The quick take: To give you an example of processing speed, with a 7B model on an NVIDIA V100, EM-LLM processes (or generates) about 326 tokens/sec with a 51.2K context window (which is quite competitive for these old GPUs).

More broadly, EM-LLM is designed to make ultra-long contexts (memory-prohibitive for standard O(n^2) attention) computationally tractable. The Appendix C of our paper https://openreview.net/pdf?id=BI2int5SAC details how: significantly better attention scaling, efficient O(nm) memory formation, and large KV cache management via CPU/disk offloading. While there's a slight per-chunk overhead compared to the simplest retrieval methods initially, the crucial part is our ability to handle sequences at scales infeasible for full-context models. For instance, we're successfully using 8B models with 10M token contexts on a single GPU without prohibitive delays.

Regarding RAG in particular, EM-LLM often shows significant gains on tasks needing deep understanding of a single, long, coherent context.

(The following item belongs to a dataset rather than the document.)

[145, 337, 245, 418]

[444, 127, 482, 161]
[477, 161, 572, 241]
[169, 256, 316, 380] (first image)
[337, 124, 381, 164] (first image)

A key reason is that EM-LLM allows each layer to retrieve and integrate relevant information from different "episodes" of the context independently, offering more nuance than a typical single RAG step, for similar overall resource use.

mountainriver•9mo ago
TTT, cannon layers, and titans seem like a stronger approach IMO.

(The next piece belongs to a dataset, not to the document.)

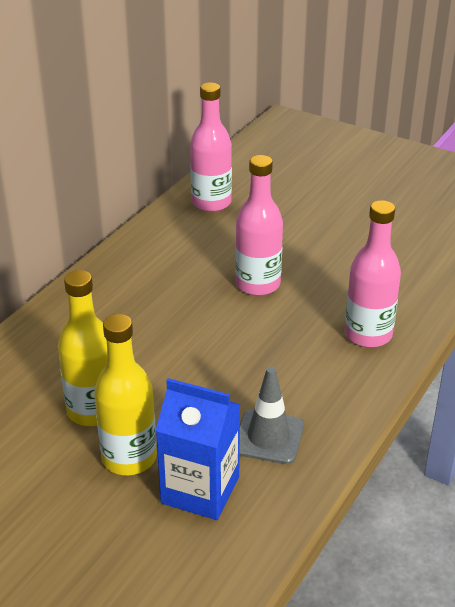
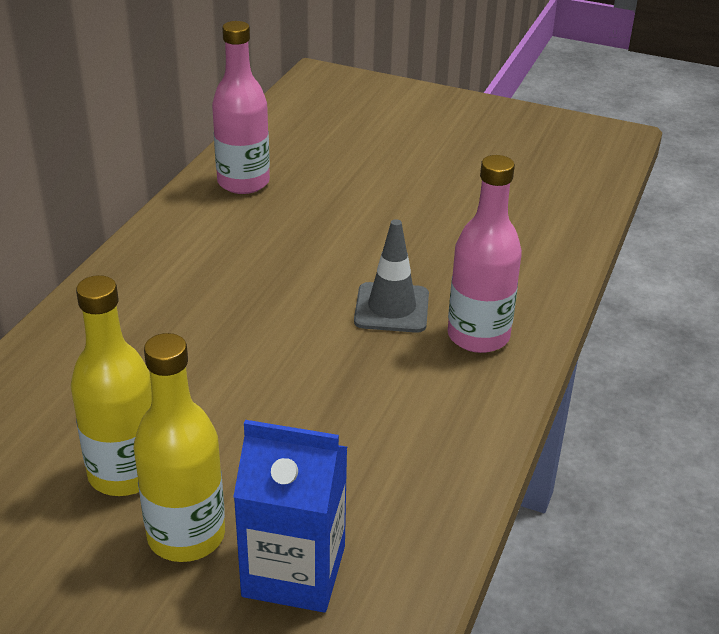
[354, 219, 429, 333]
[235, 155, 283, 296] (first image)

Information needs to be compressed into latent space or it becomes computationally intractable

searchguy•9mo ago
do you have references to

> TTT, cannon layers, and titans

najarvg•8mo ago
This was the nearest reference I could find. Links to an unofficial pytorch implementation on Github are also linked in the threads somewhere - https://www.reddit.com/r/LocalLLaMA/comments/1i0q8nw/titans_...
vessenes•9mo ago
is titans replicated? I feel like lucidrains couldn't replicate.
logicchains•8mo ago
I think something like Titans explains Gemini's excellent long context performance. That would explain why the Titan team hasn't released the training code or hyperpameters used even though they said in the paper that they would, and why soon after that it came out that DeepMind would be holding off publishing new results for 6 months to avoid giving away competitive advantages.
p_v_doom•9mo ago
Interesting. Before there even was attention I was thinking that the episodic memory model offers something that could be very useful for neural nets, so its cool to see people testing that
killerstorm•8mo ago
Note that this works within a single sequence of tokens. It might be consistent with "episodic memory" metaphor if we consider a particular transformer run as its experience.

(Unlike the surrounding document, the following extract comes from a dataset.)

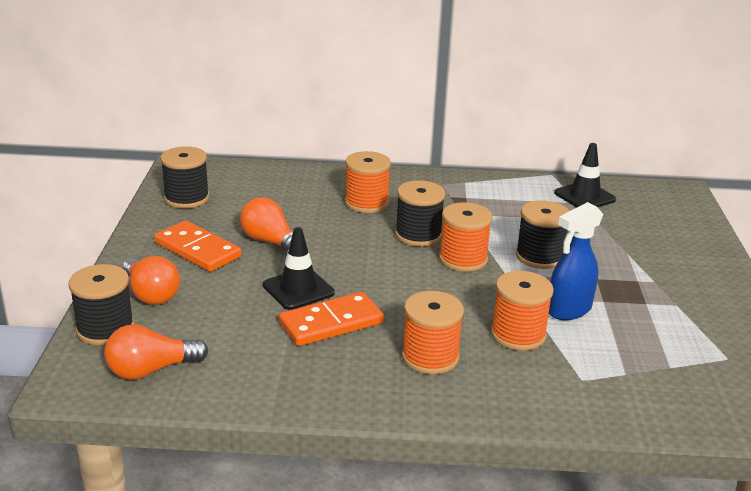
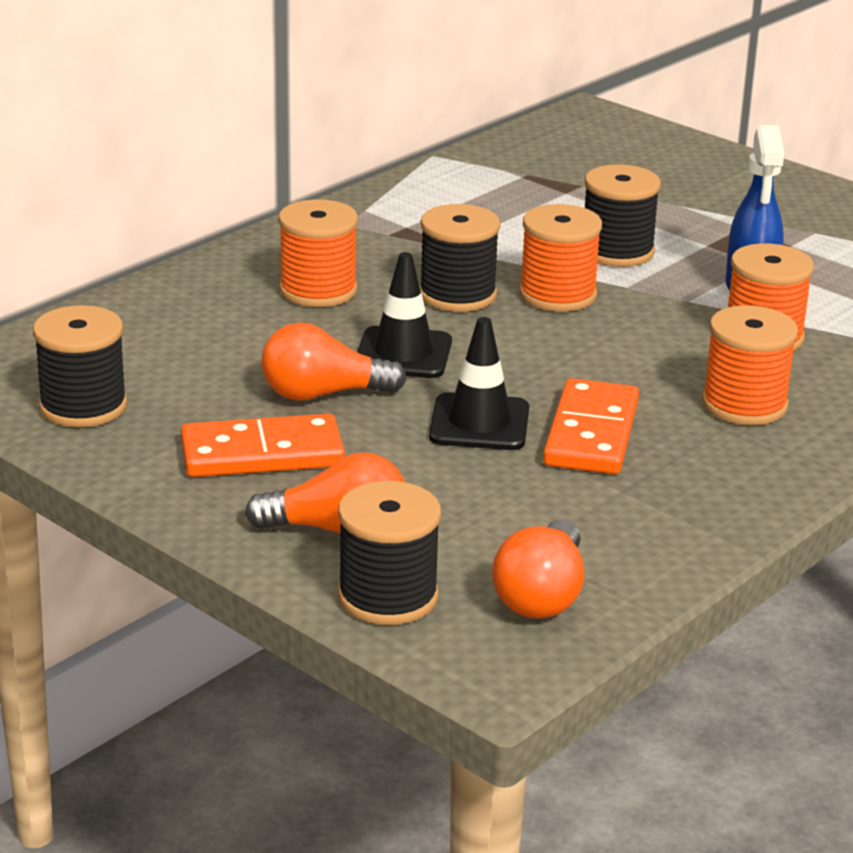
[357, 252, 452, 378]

But this might be very different from what people expect from "memory" - i.e. ability to learn vast amounts of information and retrieve it as necessary.

This is more like a refinement of transformer attention: instead of running attention over all tokens (which is very expensive as it's quadratic), it selects a subset of token spans and runs fine-grained attention only on those. So it essentially breaks transformer attention into two parts - coarse-grained (k-NN over token spans) and fine-grained (normal).

It might be a great thing for long-context situations. But it doesn't make sense when you want millions of different facts to be considered - making them into long context is rather inefficient.

yorwba•8mo ago
It would be inefficient if you had to do it from scratch for every query, but if you can do it once as a preprocessing step and reuse the prepared context for many queries, it might start to become more efficient than a shorter context that includes only some documents but has to be reprocessed because it's different every time.
killerstorm•8mo ago
Yes, I think it might be a good solution where you have a context up to 10M of tokens and you do a lot of requests with that context. It might be relevant for agentic stuff which tends to produce long chat logs - especially with some gadgets on top, e.g. some 'episodes' might be completely removed as obsolete.

But I don't think it's a good solution for bigger amounts of data - as in that case it's more beneficial if that can be formed into independent memories.